Key attributes of a Shared Earnings Agreement

  • Investor invests upfront capital at the early-stage of businesses. Typically (but not always) after a product has launched, but before the founders go full-time.
  • Investor agrees on a Return Cap which is a multiple of the initial investment (typically 3-5x)
  • Investor doesn't have any equity or control over the business. No board seats either. You run your business as you see fit.
  • As your business grows, Investor calculates what is called “Founder Earnings” and Investor is paid a percentage. Essentially Investor gets paid when you and your co-founder get paid.
  • Founder Earnings = Net Income + any amount of founders’ salaries over a certain threshold. If you want to eat ramen, pay yourselves a small salary, and reinvest every dollar into growth, Investor doesn’t get a penny and that’s okay. Investor gets earnings when you do.
  • Unlike traditional equity, Investor's share of earnings is not perpetual. Once Investor hits the Return Cap, payments to Investor end.
  • In most cases, Investor will agree on a long-term residual stake for Investor if you ever sell the company or raise more financing.
  • If you decide you want to raise VC or other forms of financing, or you get an amazing offer to sell the company, that’s totally fine. The SEA includes provisions for the investment to convert to equity alongside the new investors or acquirers.

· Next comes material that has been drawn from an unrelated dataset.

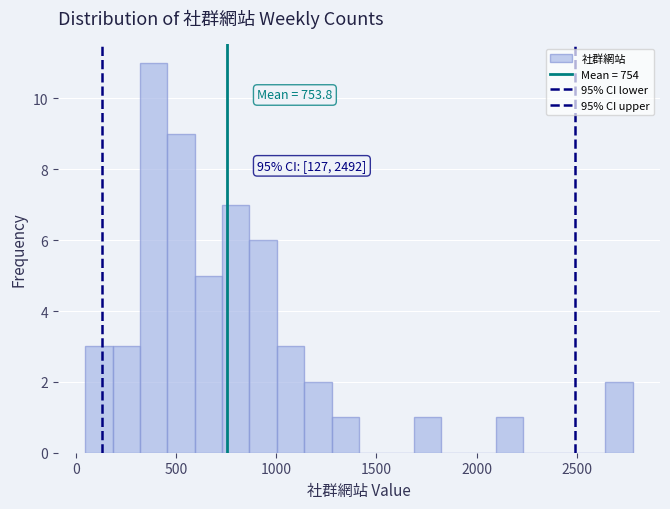

Around what value on the x-axis is the tallest bar? Give the approximate position of its centre, as read against the axis.

400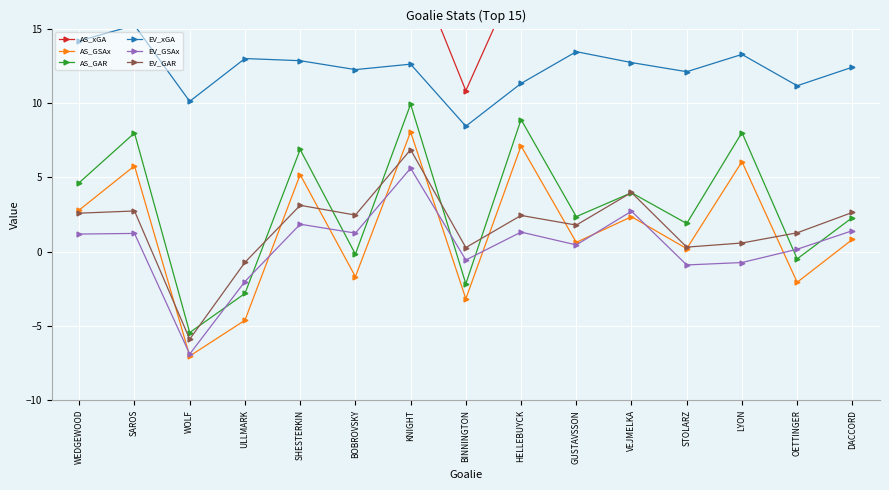

At how many categories does at least one series exceed 19?

6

Why use a Shared Earnings Agreement

  • An SEA can better align incentives of both founder and investor to build a healthy profitable business that goes the distance.
  • An SEA creates zero pressure for founders to raise further rounds of financing or sell the business, while also keeping those options on the table if the founder chooses.
  • Explicitly acknowledge that founders and employees have a livelihood, family obligations and a life outside of their business.
  • Earnest Capital ("EC," creator of SEA) hopes it provides clear intuitive terms that maximize options for the founder. EC wants to "avoid perverse incentives for founders to make any weird decisions because a poorly thought out investment structure incentivizes them to do something that isn’t what they determine is best for the business and team."
  • Sometimes at the early stage of the business, you don’t know if you want to build a billion-dollar rocket ship, a world-class company that dominates a niche, or an amazing lifestyle business—an SEA leaves all options on the table while providing smooth transitions if the plans change.